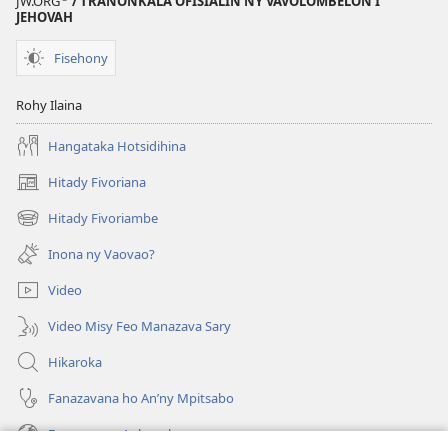
JW.ORG
/ TRANONKALA OFISIALIN’NY VAVOLOMBELON’I
JEHOVAH
Fisehony
Rohy Ilaina
Hangataka Hotsidihina
Hitady Fivoriana
(manokatra
rohy)
Hitady Fivoriambe
(manokatra
rohy)
Inona ny Vaovao?
Video
Video Misy Feo Manazava Sary
Hikaroka
Fanazavana ho An’ny Mpitsabo
Fanazavana Ankapobeny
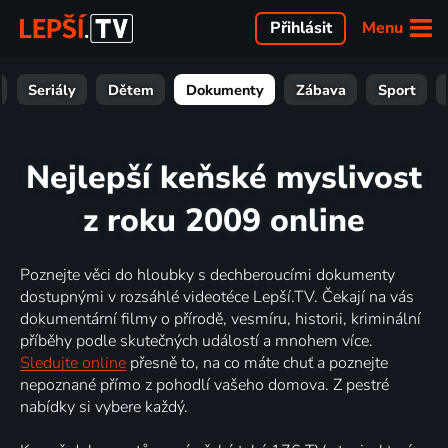
Menu
Přihlásit
Seriály
Dětem
Dokumenty
Zábava
Sport
Nejlepší keňské myslivost
z roku 2009 online
Poznejte věci do hloubky s dechberoucími dokumenty
dostupnými v rozsáhlé videotéce Lepší.TV. Čekají na vás
dokumentární filmy o přírodě, vesmíru, historii, kriminální
příběhy podle skutečných událostí a mnohem více.
Sledujte online
přesně to, na co máte chuť a poznejte
nepoznané přímo z pohodlí vašeho domova. Z pestré
nabídky si vybere každý.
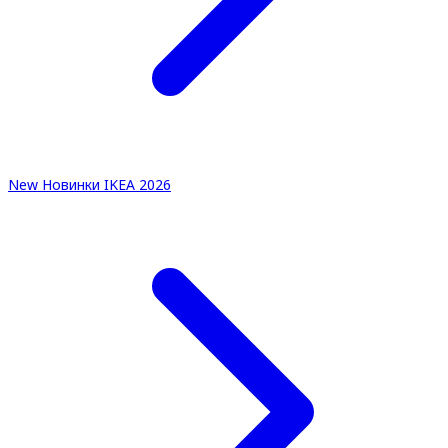
New
Новинки IKEA 2026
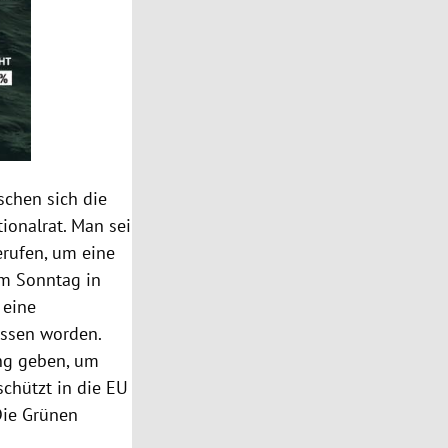
chen sich die
ionalrat. Man sei
rufen, um eine
m Sonntag in
 eine
ossen worden.
ung geben, um
chützt in die
EU
Die Grünen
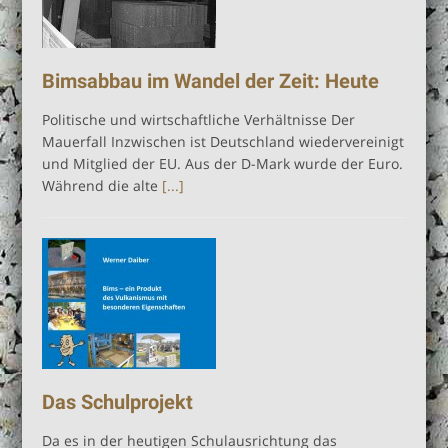
Bimsabbau im Wandel der Zeit: Heute
Politische und wirtschaftliche Verhältnisse Der
Mauerfall Inzwischen ist Deutschland wiedervereinigt
und Mitglied der EU. Aus der D-Mark wurde der Euro.
Während die alte
[...]
Das Schulprojekt
Da es in der heutigen Schulausrichtung das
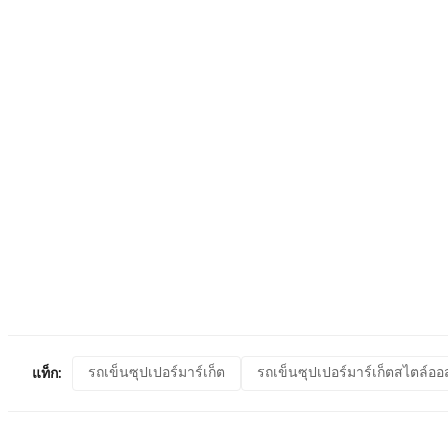
รถเข็นซุปเปอร์มาร์เก็ต
รถเข็นซุปเปอร์มาร์เก็ตสไตล์ออ
แท็ก:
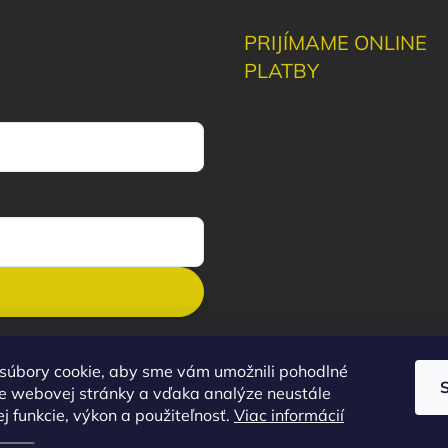
PRIJÍMAME ONLINE
PLATBY
súbory cookie, aby sme vám umožnili pohodlné
e webovej stránky a vďaka analýze neustále
ej funkcie, výkon a použiteľnosť.
Viac informácií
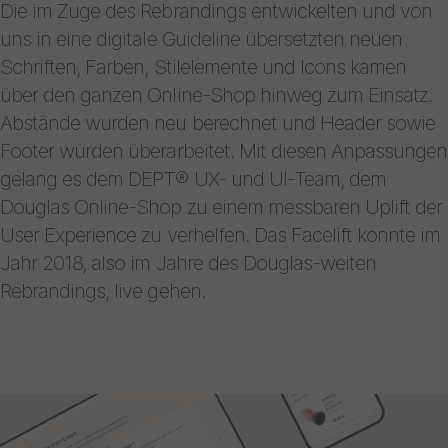
Die im Zuge des Rebrandings entwickelten und von
uns in eine digitale Guideline übersetzten neuen
Schriften, Farben, Stilelemente und Icons kamen
über den ganzen Online-Shop hinweg zum Einsatz.
Abstände wurden neu berechnet und Header sowie
Footer wurden überarbeitet. Mit diesen Anpassungen
gelang es dem DEPT® UX- und UI-Team, dem
Douglas Online-Shop zu einem messbaren Uplift der
User Experience zu verhelfen. Das Facelift konnte im
Jahr 2018, also im Jahre des Douglas-weiten
Rebrandings, live gehen.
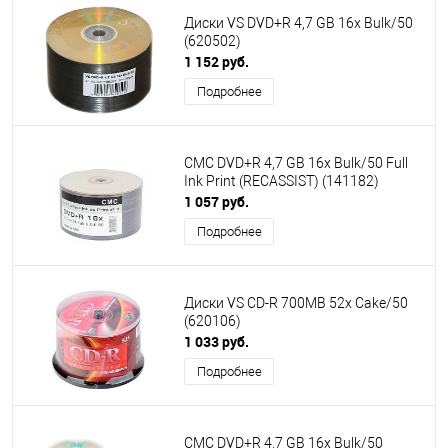
Диски VS DVD+R 4,7 GB 16x Bulk/50
(620502)
1 152 руб.
Подробнее
CMC DVD+R 4,7 GB 16x Bulk/50 Full
Ink Print (RECASSIST) (141182)
1 057 руб.
Подробнее
Диски VS CD-R 700MB 52x Cake/50
(620106)
1 033 руб.
Подробнее
CMC DVD+R 4,7 GB 16x Bulk/50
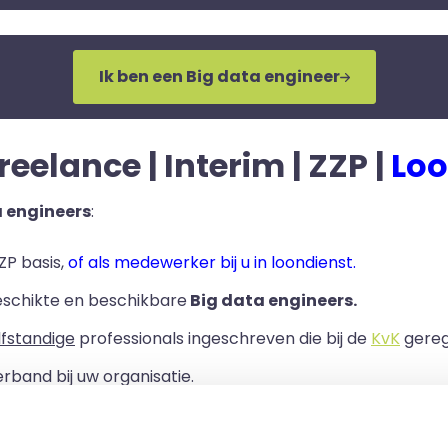
Ik ben een Big data engineer
reelance | Interim | ZZP |
Loo
a engineers
:
ZP basis,
of als medewerker bij u in loondienst.
eschikte en beschikbare
Big data engineers.
lfstandige
professionals ingeschreven die bij de
KvK
geregi
rband bij uw organisatie.
ls er een Overeenkomst van Opdracht tussen u en de zelf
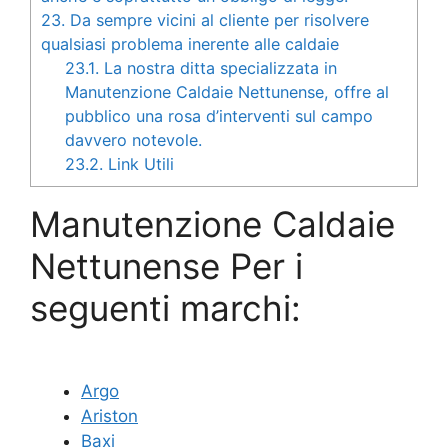
23.
Da sempre vicini al cliente per risolvere
qualsiasi problema inerente alle caldaie
23.1.
La nostra ditta specializzata in
Manutenzione Caldaie Nettunense, offre al
pubblico una rosa d’interventi sul campo
davvero notevole.
23.2.
Link Utili
Manutenzione Caldaie
Nettunense Per i
seguenti marchi:
Argo
Ariston
Baxi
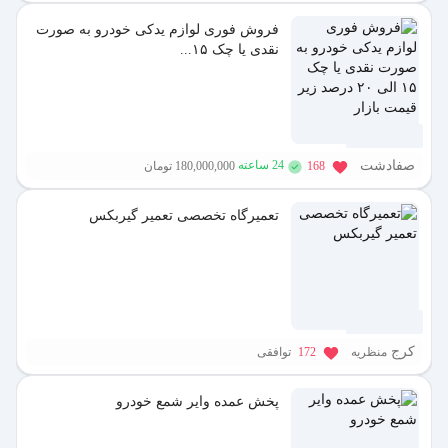
فروش فوری لوازم یدکی خودرو به صورت
نقدی یا چک ۱۵...
1 سال پیش
صفادشت
24 ساعته
168
180,000,000 تومان
تعمیرگاه تخصصی تعمیر گیربکس
1 سال پیش
کرج
منظریه
172
توافقی
پخش عمده وایر شمع خودرو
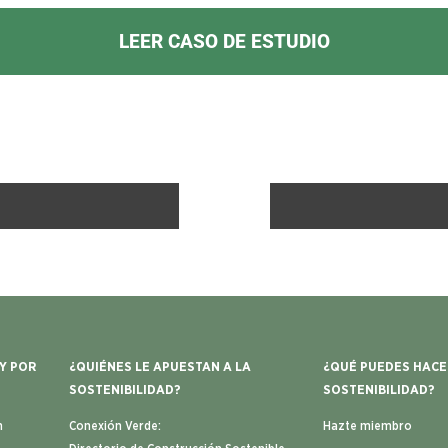
LEER CASO DE ESTUDIO
 Y POR
¿QUIÉNES LE APUESTAN A LA
¿QUÉ PUEDES HACE
SOSTENIBILIDAD?
SOSTENIBILIDAD?
n
Conexión Verde:
Hazte miembro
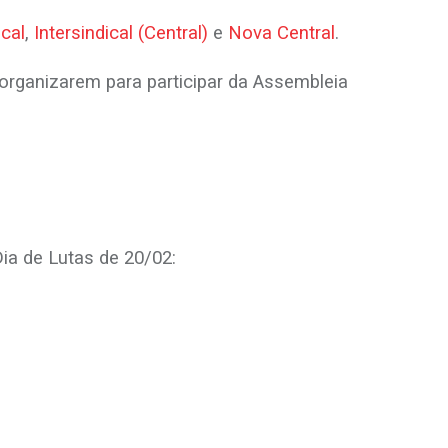
ical
,
Intersindical (Central)
e
Nova Central
.
organizarem para participar da Assembleia
Dia de Lutas de 20/02:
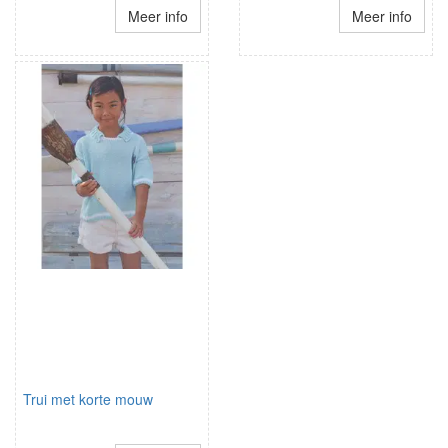
Meer info
Meer info
Trui met korte mouw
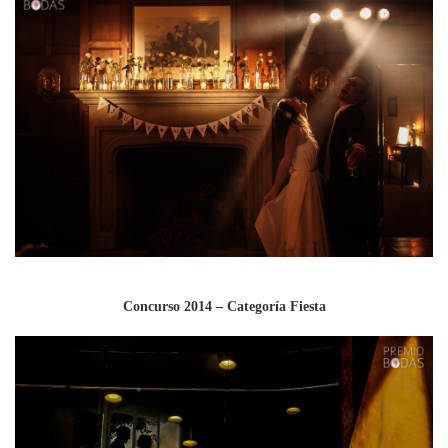
Concurso 2014 – Categoría Fiesta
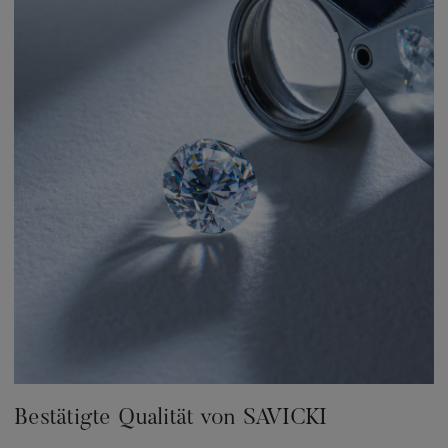
Bestätigte Qualität von SAVICKI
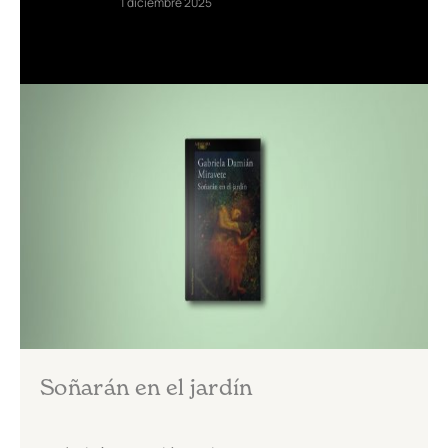
1 diciembre 2025
Soñarán en el jardín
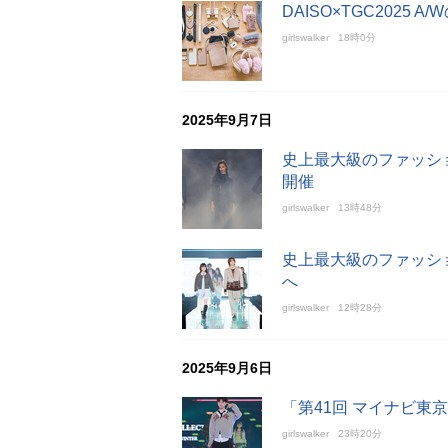
DAISO×TGC202
girlswalker
18時0分
2025年9月7日
史上最大級のファッション
開催
girlswalker
13時48分
史上最大級のファッション
へ
girlswalker
12時28分
2025年9月6日
「第41回 マイナビ東京
girlswalker
23時20分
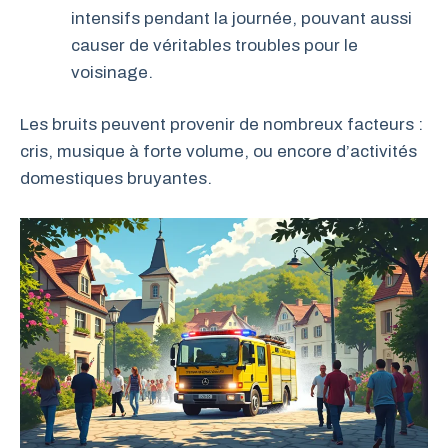
intensifs pendant la journée, pouvant aussi
causer de véritables troubles pour le
voisinage.
Les bruits peuvent provenir de nombreux facteurs :
cris, musique à forte volume, ou encore d’activités
domestiques bruyantes.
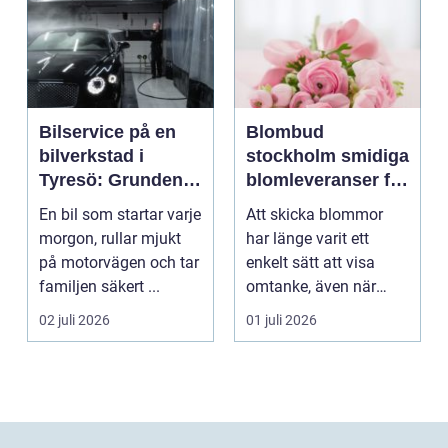
Bilservice på en
Blombud
bilverkstad i
stockholm smidiga
Tyresö: Grunden
blomleveranser för
för en trygg och
alla tillfällen
En bil som startar varje
Att skicka blommor
hållbar bilvardag
morgon, rullar mjukt
har länge varit ett
på motorvägen och tar
enkelt sätt att visa
familjen säkert ...
omtanke, även när
avståndet är stort ell...
02 juli 2026
01 juli 2026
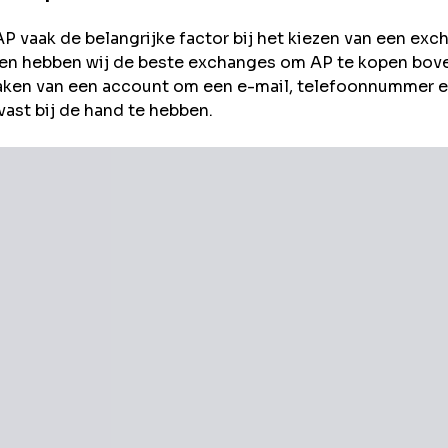
AP
vaak de belangrijke factor bij het kiezen van een exc
ee en hebben wij de beste exchanges om
AP
te kopen bov
aken van een account om een e-mail, telefoonnummer 
vast bij de hand te hebben.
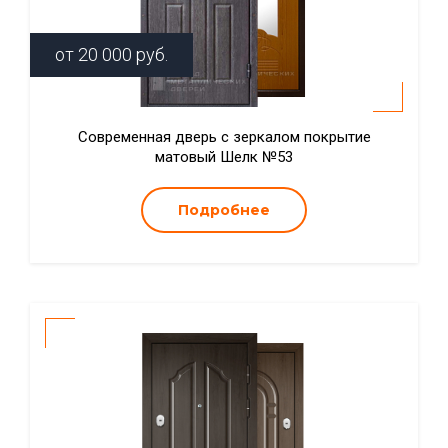
от
20 000
руб.
Современная дверь с зеркалом покрытие
матовый Шелк №53
Подробнее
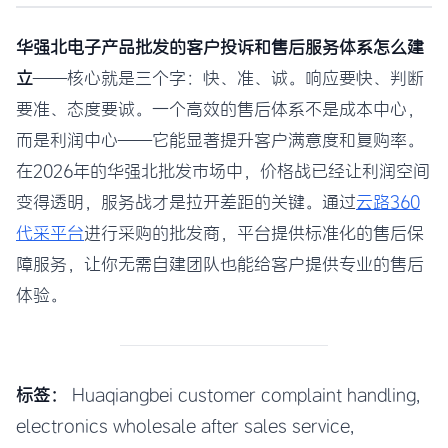
华强北电子产品批发的客户投诉和售后服务体系怎么建
立
——核心就是三个字：快、准、诚。响应要快、判断
要准、态度要诚。一个高效的售后体系不是成本中心，
而是利润中心——它能显著提升客户满意度和复购率。
在2026年的华强北批发市场中，价格战已经让利润空间
变得透明，服务战才是拉开差距的关键。通过
云路360
代采平台
进行采购的批发商，平台提供标准化的售后保
障服务，让你无需自建团队也能给客户提供专业的售后
体验。
标签：
Huaqiangbei customer complaint handling,
electronics wholesale after sales service,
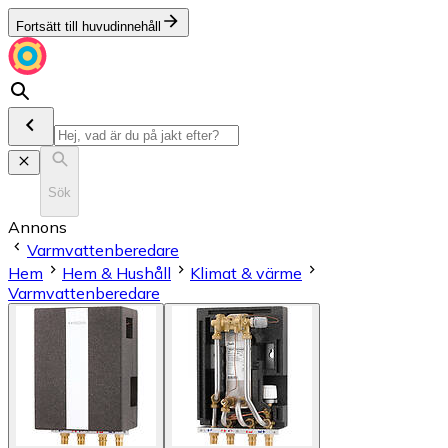
Fortsätt till huvudinnehåll
Sök
Annons
Varmvattenberedare
Hem
Hem & Hushåll
Klimat & värme
Varmvattenberedare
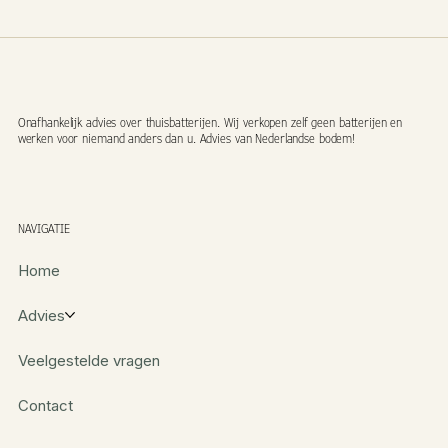
Onafhankelijk advies over thuisbatterijen. Wij verkopen zelf geen batterijen en
werken voor niemand anders dan u. Advies van Nederlandse bodem!
NAVIGATIE
Home
Advies
Veelgestelde vragen
Contact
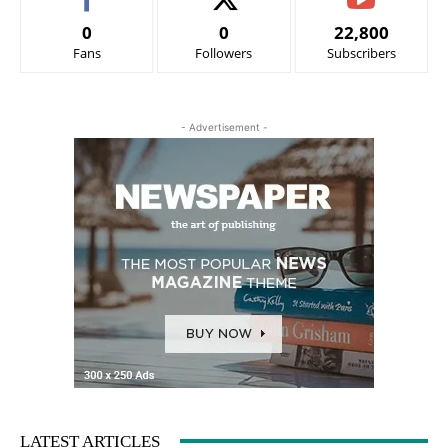
0
0
22,800
Fans
Followers
Subscribers
- Advertisement -
LATEST ARTICLES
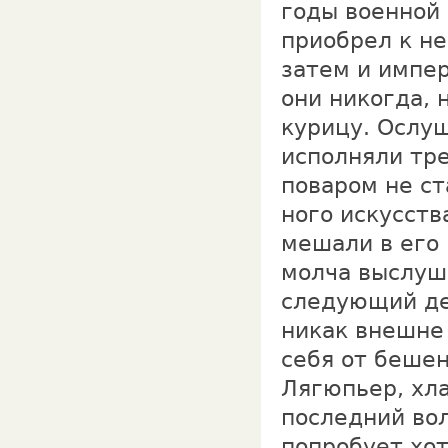
годы военной 
приобрел к не
затем и импер
они никогда, 
курицу. Ослуш
исполняли тре
поваром не ст
ного искусств
мешали в его
молча вы­слу
следующий ден
никак внешне
себя от бешен
Лягюпьер, хла
последний вол
попробует хот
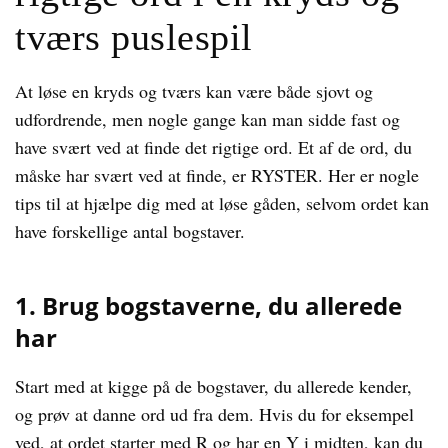
tværs puslespil
At løse en kryds og tværs kan være både sjovt og
udfordrende, men nogle gange kan man sidde fast og
have svært ved at finde det rigtige ord. Et af de ord, du
måske har svært ved at finde, er RYSTER. Her er nogle
tips til at hjælpe dig med at løse gåden, selvom ordet kan
have forskellige antal bogstaver.
1. Brug bogstaverne, du allerede
har
Start med at kigge på de bogstaver, du allerede kender,
og prøv at danne ord ud fra dem. Hvis du for eksempel
ved, at ordet starter med R og har en Y i midten, kan du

> _Description of the task_
Print the entries as they stand, first line through the line holding "e webovej stránky a vďaka analýze neustále", with every picture removed.

> _Problem solution_
JW.ORG
/ TRANONKALA OFISIALIN’NY VAVOLOMBELON’I
JEHOVAH
Fisehony
Rohy Ilaina
Hangataka Hotsidihina
Hitady Fivoriana
(manokatra
rohy)
Hitady Fivoriambe
(manokatra
rohy)
Inona ny Vaovao?
Video
Video Misy Feo Manazava Sary
Hikaroka
Fanazavana ho An’ny Mpitsabo
Fanazavana Ankapobeny
Menu
Přihlásit
Seriály
Dětem
Dokumenty
Zábava
Sport
Nejlepší keňské myslivost
z roku 2009 online
Poznejte věci do hloubky s dechberoucími dokumenty
dostupnými v rozsáhlé videotéce Lepší.TV. Čekají na vás
dokumentární filmy o přírodě, vesmíru, historii, kriminální
příběhy podle skutečných událostí a mnohem více.
Sledujte online
přesně to, na co máte chuť a poznejte
nepoznané přímo z pohodlí vašeho domova. Z pestré
nabídky si vybere každý.
New
Новинки IKEA 2026
chen sich die
ionalrat. Man sei
rufen, um eine
m Sonntag in
 eine
ossen worden.
ung geben, um
chützt in die
EU
Die Grünen
Bimsabbau im Wandel der Zeit: Heute
Politische und wirtschaftliche Verhältnisse Der
Mauerfall Inzwischen ist Deutschland wiedervereinigt
und Mitglied der EU. Aus der D-Mark wurde der Euro.
Während die alte
[...]
Das Schulprojekt
Da es in der heutigen Schulausrichtung das
รถเข็นซุปเปอร์มาร์เก็ต
รถเข็นซุปเปอร์มาร์เก็ตสไตล์ออ
แท็ก:
PRIJÍMAME ONLINE
PLATBY
súbory cookie, aby sme vám umožnili pohodlné
e webovej stránky a vďaka analýze neustále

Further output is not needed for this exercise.